Records provided:
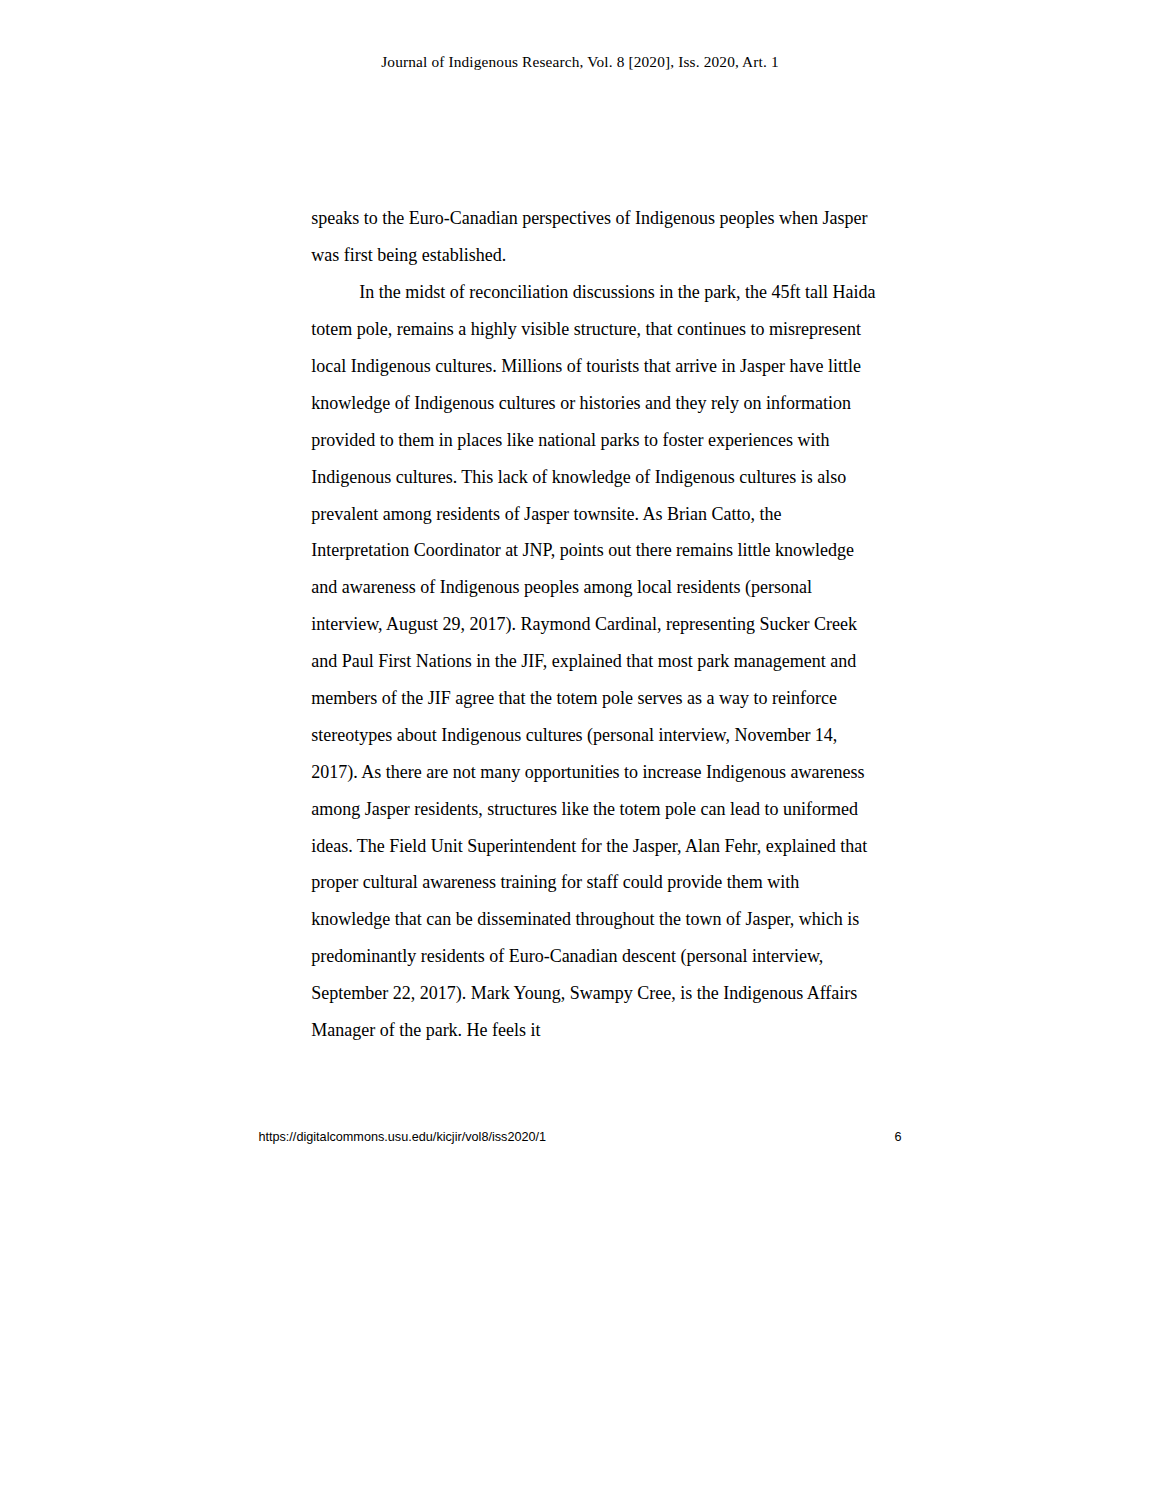Journal of Indigenous Research, Vol. 8 [2020], Iss. 2020, Art. 1
speaks to the Euro-Canadian perspectives of Indigenous peoples when Jasper was first being established.
In the midst of reconciliation discussions in the park, the 45ft tall Haida totem pole, remains a highly visible structure, that continues to misrepresent local Indigenous cultures. Millions of tourists that arrive in Jasper have little knowledge of Indigenous cultures or histories and they rely on information provided to them in places like national parks to foster experiences with Indigenous cultures. This lack of knowledge of Indigenous cultures is also prevalent among residents of Jasper townsite. As Brian Catto, the Interpretation Coordinator at JNP, points out there remains little knowledge and awareness of Indigenous peoples among local residents (personal interview, August 29, 2017). Raymond Cardinal, representing Sucker Creek and Paul First Nations in the JIF, explained that most park management and members of the JIF agree that the totem pole serves as a way to reinforce stereotypes about Indigenous cultures (personal interview, November 14, 2017). As there are not many opportunities to increase Indigenous awareness among Jasper residents, structures like the totem pole can lead to uniformed ideas. The Field Unit Superintendent for the Jasper, Alan Fehr, explained that proper cultural awareness training for staff could provide them with knowledge that can be disseminated throughout the town of Jasper, which is predominantly residents of Euro-Canadian descent (personal interview, September 22, 2017). Mark Young, Swampy Cree, is the Indigenous Affairs Manager of the park. He feels it
https://digitalcommons.usu.edu/kicjir/vol8/iss2020/1 6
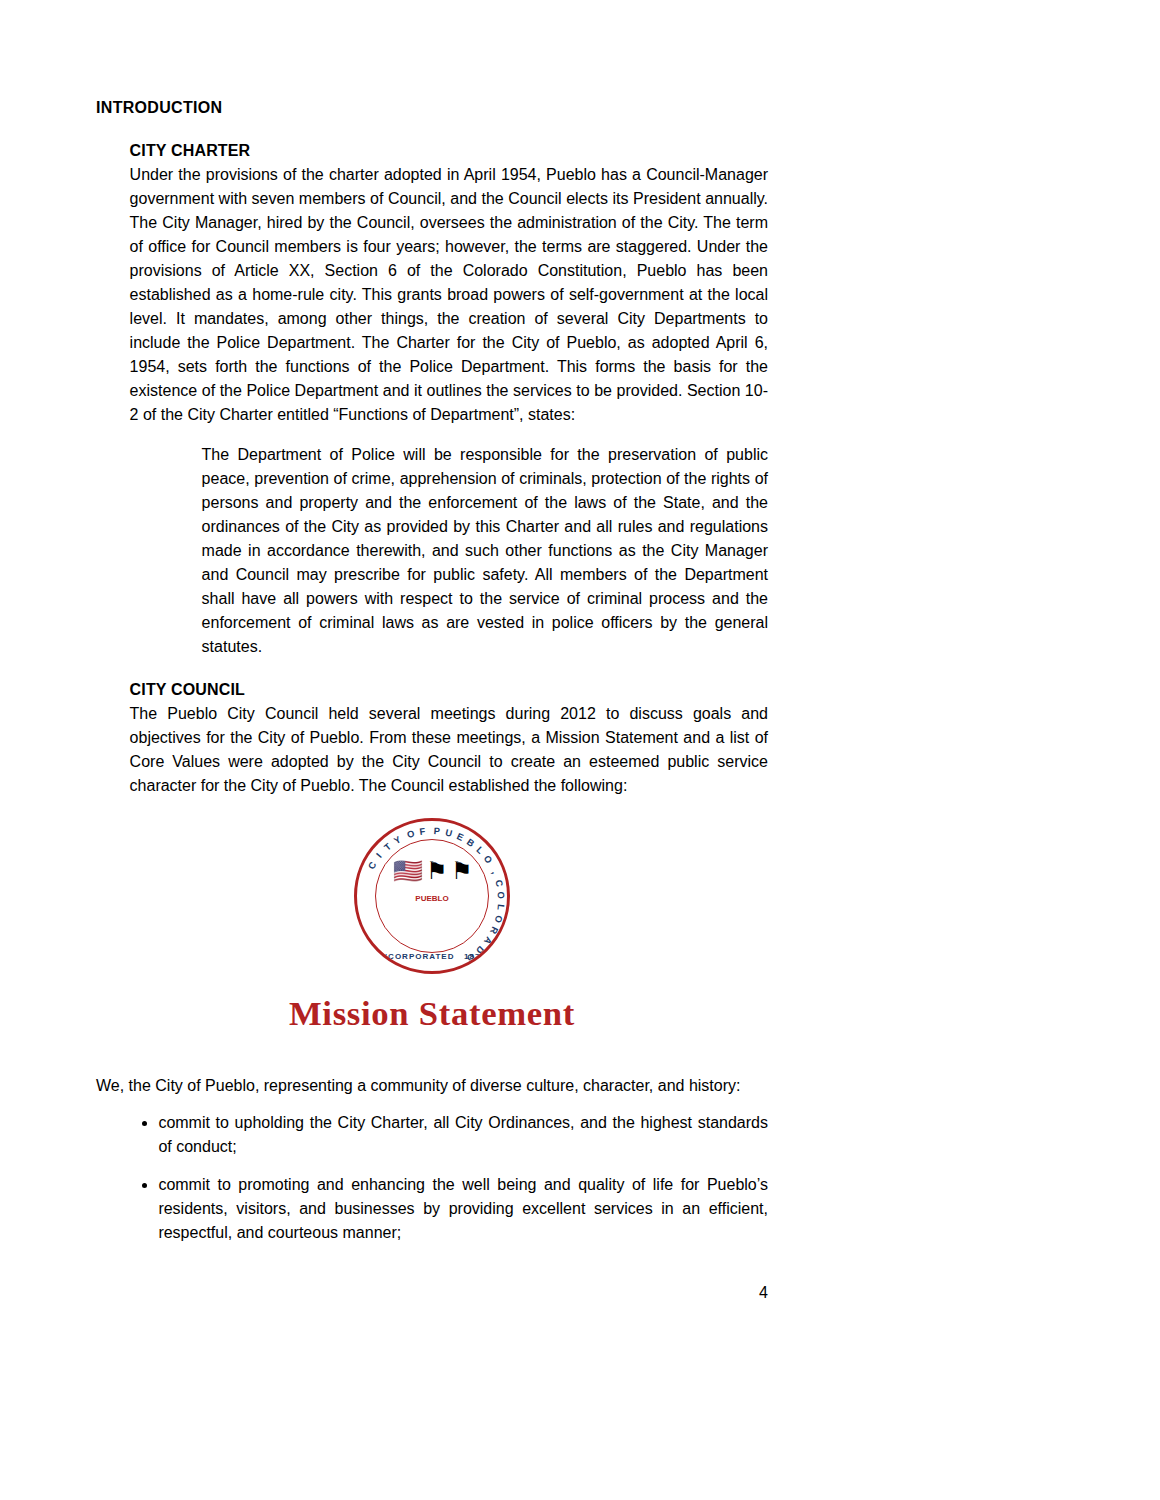INTRODUCTION
CITY CHARTER
Under the provisions of the charter adopted in April 1954, Pueblo has a Council-Manager government with seven members of Council, and the Council elects its President annually. The City Manager, hired by the Council, oversees the administration of the City. The term of office for Council members is four years; however, the terms are staggered. Under the provisions of Article XX, Section 6 of the Colorado Constitution, Pueblo has been established as a home-rule city. This grants broad powers of self-government at the local level. It mandates, among other things, the creation of several City Departments to include the Police Department. The Charter for the City of Pueblo, as adopted April 6, 1954, sets forth the functions of the Police Department. This forms the basis for the existence of the Police Department and it outlines the services to be provided. Section 10-2 of the City Charter entitled “Functions of Department”, states:
The Department of Police will be responsible for the preservation of public peace, prevention of crime, apprehension of criminals, protection of the rights of persons and property and the enforcement of the laws of the State, and the ordinances of the City as provided by this Charter and all rules and regulations made in accordance therewith, and such other functions as the City Manager and Council may prescribe for public safety. All members of the Department shall have all powers with respect to the service of criminal process and the enforcement of criminal laws as are vested in police officers by the general statutes.
CITY COUNCIL
The Pueblo City Council held several meetings during 2012 to discuss goals and objectives for the City of Pueblo. From these meetings, a Mission Statement and a list of Core Values were adopted by the City Council to create an esteemed public service character for the City of Pueblo. The Council established the following:
C I T Y O F P U E B L O , C O L O R A D O
🇺🇸 ⚑ ⚑
PUEBLO
INCORPORATED 1870
Mission Statement
We, the City of Pueblo, representing a community of diverse culture, character, and history:
commit to upholding the City Charter, all City Ordinances, and the highest standards of conduct;
commit to promoting and enhancing the well being and quality of life for Pueblo’s residents, visitors, and businesses by providing excellent services in an efficient, respectful, and courteous manner;
4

Task statement:
Give back exactly the lines from the one that contains "commit to upholding" to the end of the data above, both of those lines included.

Task result:
commit to upholding the City Charter, all City Ordinances, and the highest standards of conduct;
commit to promoting and enhancing the well being and quality of life for Pueblo’s residents, visitors, and businesses by providing excellent services in an efficient, respectful, and courteous manner;
4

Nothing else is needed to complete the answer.